You shall not fall in with the many to do evil, nor shall you bear witness in a lawsuit, siding with the many, so as to pervert justice.
Exodus 23:2 (ESV)
The 1957 film Twelve Angry Men is limited essentially to a single, hot and humid room, where a jury of twelve is gathered one summer’s day to decide whether a Puerto Rican man is a murderer deserving execution. The early consensus seems to favor quick conviction, so a hand vote is taken, with eleven ready to pass judgment immediately. But a single juror, # 8, refuses to assent, expressing some doubt over the man’s guilt. The other eleven are disgusted with him, but they ask for his reasons.

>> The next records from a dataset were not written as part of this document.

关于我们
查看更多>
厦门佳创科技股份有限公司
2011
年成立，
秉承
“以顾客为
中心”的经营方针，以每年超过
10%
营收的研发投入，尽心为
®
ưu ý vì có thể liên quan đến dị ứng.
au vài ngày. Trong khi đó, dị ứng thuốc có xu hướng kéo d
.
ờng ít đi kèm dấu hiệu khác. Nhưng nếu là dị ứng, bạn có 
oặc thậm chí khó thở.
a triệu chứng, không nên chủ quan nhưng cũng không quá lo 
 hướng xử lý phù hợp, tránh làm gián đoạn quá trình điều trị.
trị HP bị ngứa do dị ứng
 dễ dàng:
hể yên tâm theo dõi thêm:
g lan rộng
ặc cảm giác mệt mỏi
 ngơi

Slowly, over the next hour and a half, the courageous fellow wins them over one by one, resulting in a 12-0 acquittal. The film teaches that the inclinations of the majority can be wrong and that a good person must stick with the cause of truth and justice, however lonely it might be.
The Lord’s covenant stipulations, preparing Israel for life in the Promised Land, included legal instructions. Because God was just, He demanded justice from His people. They were not to join with the wicked to offer false witness (v. 1), even when it meant defying the majority (v. 2b). Just because many people are performing an evil act, it does not follow that it is acceptable (v. 2a). Whether one perverts justice intentionally to harm an innocent or sides with the many for mere convenience, valuing a quiet life and caring little about the outcome of one’s actions, his indifference toward fairness is a sin, condemned by the Lord.
Understanding man’s dangerous tendency to go with the flow of emotion and public opinion, philosophers have branded certain forms of seductive but treacherous argumentation as “fallacies.” One such fallacy bears the Latin name argumentum ad populum, “appeal to the majority,” (more colloquially, the “bandwagon fallacy”). Ad populum may “work” in persuading people to go along, but it often fails to work God’s justice. Right is right, even if only one person in the crowd stands by it.
Of course, jurors can be just as wrong to acquit as to convict, and the 12-0 vote at the end of Twelve Angry Men was no guarantee the jurors finally got it right. The same would be true for legislation passed or defeated unanimously. Man is fallen and capable of mass confusion and evil. So the Church must constantly steel believers against the pull of popularity. Trends, acclaim, and unity are poor gauges of truth and justice. But the cause of righteousness is not lost, so long as Christians are willing to play the role of Juror # 8 when the circumstances so dictate.